I am a special snowflake in that I was raised in a home that withheld approval and affection, and then entered professions where approval is a capricious thing indeed. Back when I was that harried teacher packing breast pumps and essays, there was no way of assessing my real value as a teacher. As someone in youth ministry, there is no way of assessing my true value as a youth minister.
So what I will always be searching for, I cannot find in a professional realm. And the personal realm is also tricky.
Take the parenting gig. If we do our job well, they eventually leave us and hopefully spend more time looking forward than behind as they jump from the nest. But it’s hard to know if we did a good job, and heaven knows we could probably have done better, at least in certain situations. I remember watching Titanic when it came out in 1997. While all the weeping girls around us were going gaga over Jack’s tearful demands that Rose stay on the raft, I focused on Jack thinking only about this girl he had just met but was so captivated by…I thought “he’s not thinking of his mother at all.” Now, obviously I was projecting a bit there.

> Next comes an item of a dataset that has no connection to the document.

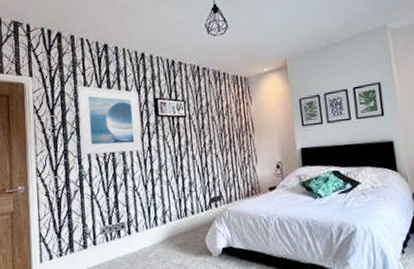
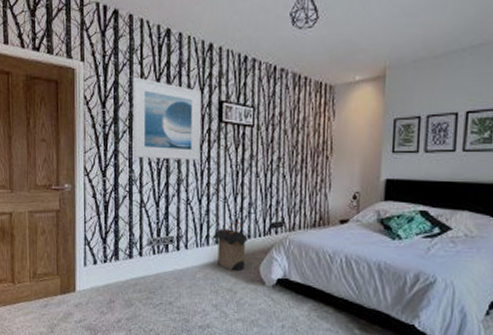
laundry hamper: none [160,201,192,247] -> present [212,222,248,272]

It was cinematically and logically ok that Jack be thinking of this young woman rather than his mother. But three years later as I rocked my own son to sleep night after night, I wondered about when and who would captivate him so much that in his last moments, he would think of that person and not me. I knew then what I live today — I have value with my children but it is evolving into a very different thing than it once was. And as heart-wrenching it is to no longer have the power to make everything all right with a hug and kiss, it is good and right to watch my children get and apply their own bandaids these days.
Growing up means a series of reinventing one’s self. Trying to find meaning in the everyday and find ways of adding value to the landscape. And perhaps it’s because I’m now on the downhill side of my 40s that I find myself really wondering what my value is anymore.

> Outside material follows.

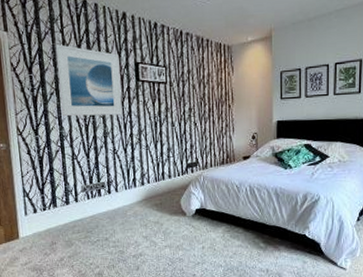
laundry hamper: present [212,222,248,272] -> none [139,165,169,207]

Its easy to tally up all the failings and shortcomings. That’s a sort of math I excel at. But I’m not sure I know how to figure my value. This isn’t some problem 9th grade algebra with Mister Pierce could have prepared me for. Is there a foil method for figuring out my value as a person? Wife? Mother? Employee? Writer? All the other hats I wear such as recycling sorter, parallel parker, or painter without taping first? Do I still have value and if so, how much?
I know this is an impossible task, this pondering of what my value is.
But it is also my reality, this pondering of what my value is to myself and to others — especially the people whose opinion matters most to me. Most especially my children who don’t count on me for their actual existence anymore but whose bodies I still re-cover with fallen blankets and foreheads I still kiss in the darkness of night.
Now if you’ll excuse me, I think I’ll make brownies or chocolate chip banana muffins so that they at least value my baked good offerings. Last night’s dinner didn’t go over so well, so I must make amends.